When I’m not neutral, when I’m not just going through the motions, I’m angry. I hate it. The bile that curls up in my chest, that hardens me. These days I’m either too busy to be sad, or I’m angry, upset. I’ve started having these waves of emotion. Intense. I feel like I can’t breathe, I’m scared and I curl up. I feel like I can’t go on, even though that is irrational, even though that is pathetic and defeatist.
I don’t want to be that person who lives life full of hate. I don’t want to think the worst of people, I don’t want to hold on to the feeling of betrayal. I just don’t know how to get rid of it. I feel like there is some scarlet letter burned into my heart and it wreaks havock on my humanity.
At a really low point this last year, I remember all my friends crowding around and telling me all the wrong things I’d done since I’d known them. They made a list. I sat down, with that sinking feeling you get when you know something awful is going to happen. I felt like that feeling was on repeat, each minute it’d start up again.
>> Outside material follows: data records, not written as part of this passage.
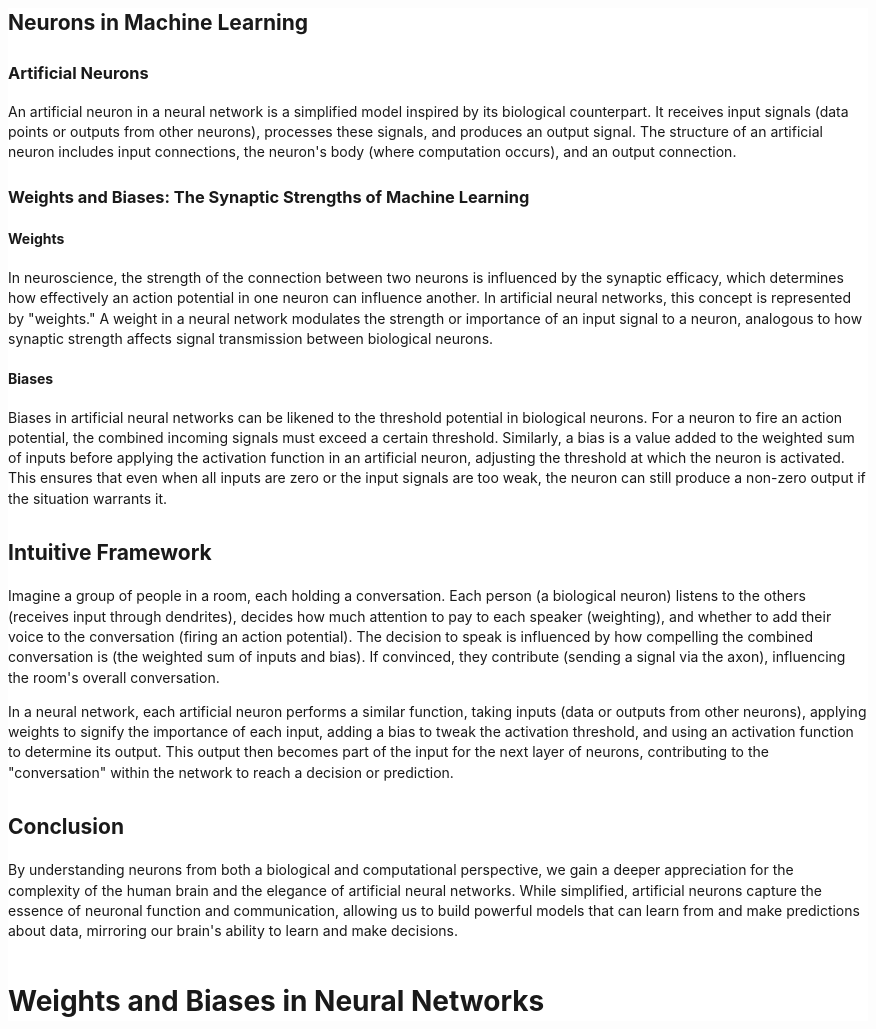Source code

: ## Neurons in Machine Learning

### Artificial Neurons
An artificial neuron in a neural network is a simplified model inspired by its biological counterpart. It receives input signals (data points or outputs from other neurons), processes these signals, and produces an output signal. The structure of an artificial neuron includes input connections, the neuron's body (where computation occurs), and an output connection.

### Weights and Biases: The Synaptic Strengths of Machine Learning

#### Weights
In neuroscience, the strength of the connection between two neurons is influenced by the synaptic efficacy, which determines how effectively an action potential in one neuron can influence another. In artificial neural networks, this concept is represented by "weights." A weight in a neural network modulates the strength or importance of an input signal to a neuron, analogous to how synaptic strength affects signal transmission between biological neurons.

#### Biases
Biases in artificial neural networks can be likened to the threshold potential in biological neurons. For a neuron to fire an action potential, the combined incoming signals must exceed a certain threshold. Similarly, a bias is a value added to the weighted sum of inputs before applying the activation function in an artificial neuron, adjusting the threshold at which the neuron is activated. This ensures that even when all inputs are zero or the input signals are too weak, the neuron can still produce a non-zero output if the situation warrants it.

## Intuitive Framework

Imagine a group of people in a room, each holding a conversation. Each person (a biological neuron) listens to the others (receives input through dendrites), decides how much attention to pay to each speaker (weighting), and whether to add their voice to the conversation (firing an action potential). The decision to speak is influenced by how compelling the combined conversation is (the weighted sum of inputs and bias). If convinced, they contribute (sending a signal via the axon), influencing the room's overall conversation.

In a neural network, each artificial neuron performs a similar function, taking inputs (data or outputs from other neurons), applying weights to signify the importance of each input, adding a bias to tweak the activation threshold, and using an activation function to determine its output. This output then becomes part of the input for the next layer of neurons, contributing to the "conversation" within the network to reach a decision or prediction.

## Conclusion

By understanding neurons from both a biological and computational perspective, we gain a deeper appreciation for the complexity of the human brain and the elegance of artificial neural networks. While simplified, artificial neurons capture the essence of neuronal function and communication, allowing us to build powerful models that can learn from and make predictions about data, mirroring our brain's ability to learn and make decisions.


# Weights and Biases in Neural Networks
The things they said, they anger me know, because they seem like such slaps to the face, judgements from high above, like they were so perfect and I was so imperfect. I hate them for that, because even now the long list they made sticks to me. It marks me as a bad person. I have to go crawling back to them, next year, when I go back to school, away from home. They’re all I have, and I’ll have to crawl back to them, hug them, beg their forgivness, show I’ve changed. They’ll judge me. People say that a friend never has to explain, but everything I do and say requires an explination.
I hate it, at night I get so scared about going back, its getting closer soon summer will end. I used to think, for a little bit that I could pick things up and go back and be okay. Now I’m really worried. I still feel the letter burned into me, I don’t know how to tear it off, to not feel like a rejected outcast.